Data records
-- begin --

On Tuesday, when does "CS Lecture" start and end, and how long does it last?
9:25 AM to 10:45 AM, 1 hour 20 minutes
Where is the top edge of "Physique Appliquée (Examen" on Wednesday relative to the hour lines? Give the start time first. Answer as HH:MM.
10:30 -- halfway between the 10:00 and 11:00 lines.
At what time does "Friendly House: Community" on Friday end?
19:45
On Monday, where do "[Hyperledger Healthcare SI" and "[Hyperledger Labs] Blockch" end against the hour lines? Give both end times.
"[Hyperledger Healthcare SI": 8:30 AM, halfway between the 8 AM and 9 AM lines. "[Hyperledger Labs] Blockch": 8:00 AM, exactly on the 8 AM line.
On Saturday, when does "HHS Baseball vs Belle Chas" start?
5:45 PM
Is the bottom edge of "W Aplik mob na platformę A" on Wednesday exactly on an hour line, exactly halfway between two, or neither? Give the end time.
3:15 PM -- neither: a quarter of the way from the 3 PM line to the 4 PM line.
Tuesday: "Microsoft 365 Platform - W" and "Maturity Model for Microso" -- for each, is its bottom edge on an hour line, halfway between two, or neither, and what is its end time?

-- end --

| Problem details |
Write out, unchanged, the lines from the one containing "Is the bottom" through the one containing "3:15 PM -- neither: a", including both of those lines.

| Result for this task |
Is the bottom edge of "W Aplik mob na platformę A" on Wednesday exactly on an hour line, exactly halfway between two, or neither? Give the end time.
3:15 PM -- neither: a quarter of the way from the 3 PM line to the 4 PM line.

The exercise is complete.